Les élèves retrouvent mon appréciation orale derrière le QR code généré avec l’application Qwiqr. Ils travaillent alors en complète autonomie. Je leur rends les documents et dans un premier temps, ils prennent un Ipad et des écouteurs, scannent leur QR code Qwiqr et écoutent mon appréciation. Beaucoup d’entre eux prennent des notes, car par la suite ils devront s’engager sur un parcours de remédiation adapté à leurs besoins.
En effet, dans la rétroaction que je leur fais, j’inclus deux étapes : je souligne d’abord les points positifs et les compétences acquises et j’articule le deuxième temps du feedback autour des points à travailler en leur donnant des consignes pour choisir le parcours de remédiation qui correspondra le mieux à leurs besoins, qui leur permettra de travailler les points sur lesquels des difficultés ont été rencontrées afin de pouvoir s’autocorriger.
Après avoir pris connaissance de mon appréciation, les élèves s’engagent sur un parcours de remédiation. C’est le deuxième temps fort de la séance et c’est grâce aux outils numériques que j’ai pu construire cette étape. En corrigeant leurs ceintures, je dresse une liste de points à travailler communs à tous mes élèves mais aussi une liste plus individualisée au regard de leur production personnelle. C’est grâce à ces éléments que je vais élaborer mes activités des parcours de remédiation. Je créé les exercices avec Educaplay, c’est une application en ligne gratuite qui offre un certain nombre de possibilités dans la création d’activités (quiz/ éléments à relier/ textes à compléter…) et il y a une option « défi » qui permet de mettre cette activité en ligne et de créer un lien à partager. Cette option « défi » permet aussi à l’enseignant d’avoir un retour en direct sur les résultats des élèves et de voir qui est toujours en difficulté, j’ai donc gagné en efficacité. Je signale qu’avec les élèves, pour tenter de répondre aux exigences du RGPD, nous nous sommes mis d’accord sur les surnoms qu’ils utilisent dans cette application, par exemple Louise sera Pablo P et l’enseignant constatera que Pablo P a réussi les exercices de remédiation sur l’accentuation à 70% en 1 minute 19.
Les élèves s’engagent ensuite dans la troisième étape de la séance : l’auto-correction et le retour réflexif sur leur travail grâce à un petit tableau « Je suis capable de… / je dois travailler sur… / cela s’est mieux passer que ce que j’avais prévu ; c’est pareil ou c’est moins bien ». Après avoir revu les fiches d’aide dans le cahier, s’être entraînés sur les parcours de remédiation, ils reprennent leur devoir pour se corriger afin de valider la ceinture ou même, pour certains, de développer davantage leur production afin d’atteindre le palier supérieur.
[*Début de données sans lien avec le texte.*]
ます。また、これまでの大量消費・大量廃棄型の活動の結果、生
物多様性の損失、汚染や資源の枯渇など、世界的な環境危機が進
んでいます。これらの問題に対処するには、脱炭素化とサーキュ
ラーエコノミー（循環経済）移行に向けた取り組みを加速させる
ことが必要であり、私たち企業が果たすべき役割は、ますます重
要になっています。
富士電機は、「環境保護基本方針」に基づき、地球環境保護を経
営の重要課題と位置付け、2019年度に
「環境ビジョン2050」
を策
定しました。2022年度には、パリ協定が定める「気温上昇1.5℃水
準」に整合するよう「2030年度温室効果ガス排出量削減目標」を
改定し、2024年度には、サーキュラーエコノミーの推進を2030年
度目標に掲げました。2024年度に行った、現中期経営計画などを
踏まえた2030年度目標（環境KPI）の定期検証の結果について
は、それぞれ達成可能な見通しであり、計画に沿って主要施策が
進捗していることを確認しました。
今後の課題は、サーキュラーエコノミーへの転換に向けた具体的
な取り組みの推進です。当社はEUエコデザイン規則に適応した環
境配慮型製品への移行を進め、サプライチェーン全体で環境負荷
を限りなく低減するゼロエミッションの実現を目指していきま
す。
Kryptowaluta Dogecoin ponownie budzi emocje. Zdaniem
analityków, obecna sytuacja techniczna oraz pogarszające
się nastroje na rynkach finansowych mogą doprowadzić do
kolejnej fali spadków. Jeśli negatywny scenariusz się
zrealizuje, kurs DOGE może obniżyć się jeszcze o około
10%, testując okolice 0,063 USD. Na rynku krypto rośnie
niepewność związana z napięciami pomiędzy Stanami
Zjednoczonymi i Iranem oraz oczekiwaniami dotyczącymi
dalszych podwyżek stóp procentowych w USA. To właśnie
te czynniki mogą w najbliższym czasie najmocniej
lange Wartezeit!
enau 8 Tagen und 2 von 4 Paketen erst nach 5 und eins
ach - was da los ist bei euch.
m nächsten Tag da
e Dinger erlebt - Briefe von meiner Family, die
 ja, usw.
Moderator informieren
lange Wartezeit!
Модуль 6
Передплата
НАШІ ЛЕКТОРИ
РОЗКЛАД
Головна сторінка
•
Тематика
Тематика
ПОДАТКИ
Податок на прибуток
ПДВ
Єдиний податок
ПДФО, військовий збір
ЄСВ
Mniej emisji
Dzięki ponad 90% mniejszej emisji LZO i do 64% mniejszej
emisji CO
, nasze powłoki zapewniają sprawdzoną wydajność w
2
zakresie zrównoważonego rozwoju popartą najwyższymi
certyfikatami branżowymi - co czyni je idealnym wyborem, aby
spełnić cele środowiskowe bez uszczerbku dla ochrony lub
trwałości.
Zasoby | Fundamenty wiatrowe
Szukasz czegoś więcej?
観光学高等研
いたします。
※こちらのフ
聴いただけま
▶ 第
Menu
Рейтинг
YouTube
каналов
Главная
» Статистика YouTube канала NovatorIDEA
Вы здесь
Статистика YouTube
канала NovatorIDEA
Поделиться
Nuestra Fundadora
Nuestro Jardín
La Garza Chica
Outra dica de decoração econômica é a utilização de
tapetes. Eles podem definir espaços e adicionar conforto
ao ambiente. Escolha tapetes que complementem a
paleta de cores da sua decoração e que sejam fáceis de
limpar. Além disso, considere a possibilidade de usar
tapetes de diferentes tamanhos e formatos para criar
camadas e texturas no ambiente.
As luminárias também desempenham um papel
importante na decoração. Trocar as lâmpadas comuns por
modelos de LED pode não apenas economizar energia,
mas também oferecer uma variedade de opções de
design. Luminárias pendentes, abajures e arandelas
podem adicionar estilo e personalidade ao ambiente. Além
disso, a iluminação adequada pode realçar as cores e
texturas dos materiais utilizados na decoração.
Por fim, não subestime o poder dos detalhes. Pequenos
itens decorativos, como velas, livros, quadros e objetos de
L’utilisation des outils numériques apporte une vraie plus-value, car elle me permet vraiment d’optimiser la gestion du temps et des élèves puisque les plus à l’aise développent leur autonomie face au travail, ce qui me donne l’occasion de suivre la progression de ceux qui sont le plus en difficulté en leur fournissant des explications plus individualisées pour leur permettre d’avancer dans leur remédiation.
La construction de ces séances de remédiation est chronophage mais le retour des élèves est plutôt positif : effectivement, ils apprécient la rétroaction orale, beaucoup plus claire pour eux « Comme ça, avec vos explications en direct, on sait vraiment ce qui va ou pas Madame » R-L élève de 4ème ; les parcours de remédiation sont aussi appréciés, ils approuvent l’application Educaplay qui leur permet « de travailler tout en jouant » mais aussi de se mettre au défi les uns et les autres « J’ai battu K sur le parcours jaune des accents ! Bim ! » entendu à la sortie du cours.
J’ai pu également remarquer que cette façon de faire de la rétroaction avait commencé à changer leur vision de l’évaluation. Avec les ceintures, je leur dis régulièrement qu’un passage de ceintures, c’est l’occasion de faire un point à un moment déterminé, de voir ce qui est acquis et d’établir un plan d’action pour les compétences à travailler. Ces séances de remédiation, la possibilité de se corriger et de retenter la ceinture leur permet d’être plus sereins, « En fait, avec vous Madame, ce n’est pas pareil ! On sait qu’on peut se tromper, ce n’est pas grave parce que si c’est le cas, on va se ré-entraîner grâce aux parcours d’exercices pour se corriger à la fin donc on a moins la pression ! » classe de 4ème.